Reproduce the passage on dogs word for word, from "Some show that" to "despair to learn.".

◆ EXERCISE PASSAGE ◆
[Start of section]
Some show that nice sagacity of smell,
And read with such discernment in the port
And figure of the man, his secret aim
That oft we owe our safety to a skill
We could not teach and must despair to learn.

William Cowper

  The inherited characteristics of different breeds are well known. Sheep dogs without sheep will shepherd children, terriers are aggressive, spaniels are retrievers on command, and hounds are self-hunters. All these are expected instinctual traits of the breed, but it is not instinct that prompts a dog to show its feelings through subtle changes of facial expression or lay its head on its master's knee. These are actions more closely akin to human language than to what wild animals 'say' to each other through miming, A dog's expression of feeling may be channelled through a learned behaviour (like giving its paw), but the subtle aptness and timing of its response suggests a capacity to read what lies within human feelings as well as understanding gestures and words or tone of voice. One champion of the animal kingdom observed that "Man is endowed with reason, the infant with instinct; and the young animal shows more of both than the child." With the awakening of the Manasic thinking principle within the growing child, human beings leave lesser creatures far behind. But both man and animals are endowed with a soul and intelligence. An extremely intelligent animal like the dog thinks and seems to know that it thinks "perhaps all the more keenly because it cannot speak". The intelligence in a dog is the same in essence as that of man, if not equal in development or in its level of awareness. Questions concerning intellect, intuition and individuality arise in a serious consideration of dogs. They have learnt to live happily with men and to do useful things which have clearly caused them to feel that they belong with people. They seem to know they are part of human life and, as St. Paul movingly put it, they are "hoping for, and living in the expectation of the same deliverance from the bonds of corruption" as man.
[End of section]
◆ RECORDED INFORMATION ◆
[Start of section]
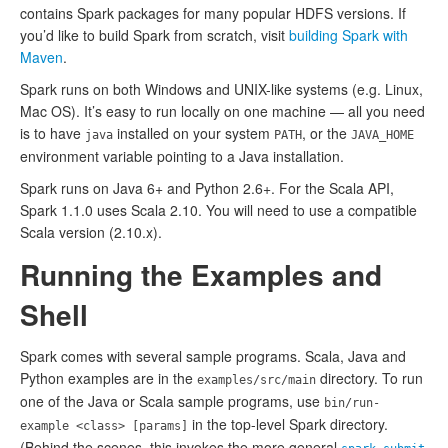
contains Spark packages for many popular HDFS versions. If
you’d like to build Spark from scratch, visit
building Spark with
Maven
.
Spark runs on both Windows and UNIX-like systems (e.g. Linux,
Mac OS). It’s easy to run locally on one machine — all you need
is to have
installed on your system
, or the
java
PATH
JAVA_HOME
environment variable pointing to a Java installation.
Spark runs on Java 6+ and Python 2.6+. For the Scala API,
Spark 1.1.0 uses Scala 2.10. You will need to use a compatible
Scala version (2.10.x).
Running the Examples and
Shell
Spark comes with several sample programs. Scala, Java and
Python examples are in the
directory. To run
examples/src/main
one of the Java or Scala sample programs, use
bin/run-
in the top-level Spark directory.
example <class> [params]
(Behind the scenes, this invokes the more general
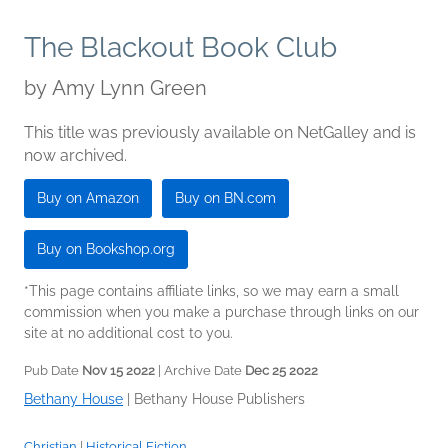
The Blackout Book Club
by
Amy Lynn Green
This title was previously available on NetGalley and is
now archived.
Buy on Amazon
Buy on BN.com
Buy on Bookshop.org
*This page contains affiliate links, so we may earn a small
commission when you make a purchase through links on our
site at no additional cost to you.
Pub Date
Nov 15 2022
| Archive Date
Dec 25 2022
Bethany House
|
Bethany House Publishers
Christian
|
Historical Fiction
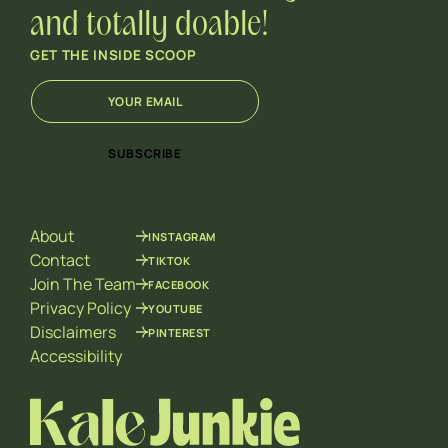
and totally doable!
GET THE INSIDE SCOOP
E
*
m
E
a
m
i
a
SUBSCRIBE
l
i
*
l
E
m
About
INSTAGRAM
a
i
Contact
TIKTOK
l
Join The Team
FACEBOOK
Privacy Policy
YOUTUBE
Disclaimers
PINTEREST
Accessibility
[End of section]
◆ SOLUTION FOR THIS PROBLEM ◆
Some show that nice sagacity of smell,
And read with such discernment in the port
And figure of the man, his secret aim
That oft we owe our safety to a skill
We could not teach and must despair to learn.